= Jalimpura =

Jalimpura also known as Charna ki dhani is a village in Bhimsar gram panchayat, Mandawa, Tehsil, Jhunjhunu district, Rajasthan, India. All resident of the village belongs to Jaat community ( Jhajharia, Dhaka, Tetarwal, Khedar, Godara ).

Village situated approximately 15 km from district headquarter Jhunjhunu and well connected by road from Jhunjhunu.

Neighbour village- Bhimsar, Rasora, sekhsar, Kumas, Naand ka Bas.(भीमसर, रसोड़ा, सेख सर, कुमास, नांद का बास )

Jalimpura is a medium size village located in Jhunjhunun Tehsil of Jhunjhunun district, Rajasthan with total 215 families residing. The Jalimpura village has population of 1028 of which 499 are males while 529 are females as per Population Census 2011.
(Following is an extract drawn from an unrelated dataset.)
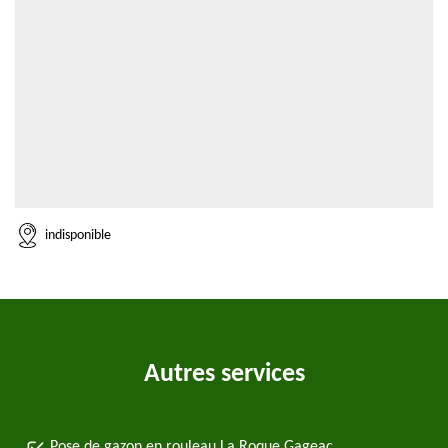
indisponible
Autres services
Pose de gazon en rouleau La Roque Gageac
In Jalimpura village population of children with age 0-6 is 123 which makes up 11.96% of total population of village. Average Sex Ratio of Jalimpura village is 1060 which is higher than Rajasthan state average of 928. Child Sex Ratio for the Jalimpura as per census is 864, lower than Rajasthan average of 888.

Jalimpura village has higher literacy rate compared to Rajasthan. In 2011, literacy rate of Jalimpura village was 68.29% compared to 66.11% of Rajasthan. In Jalimpura Male literacy stands at 84.06% while female literacy rate was 53.81%.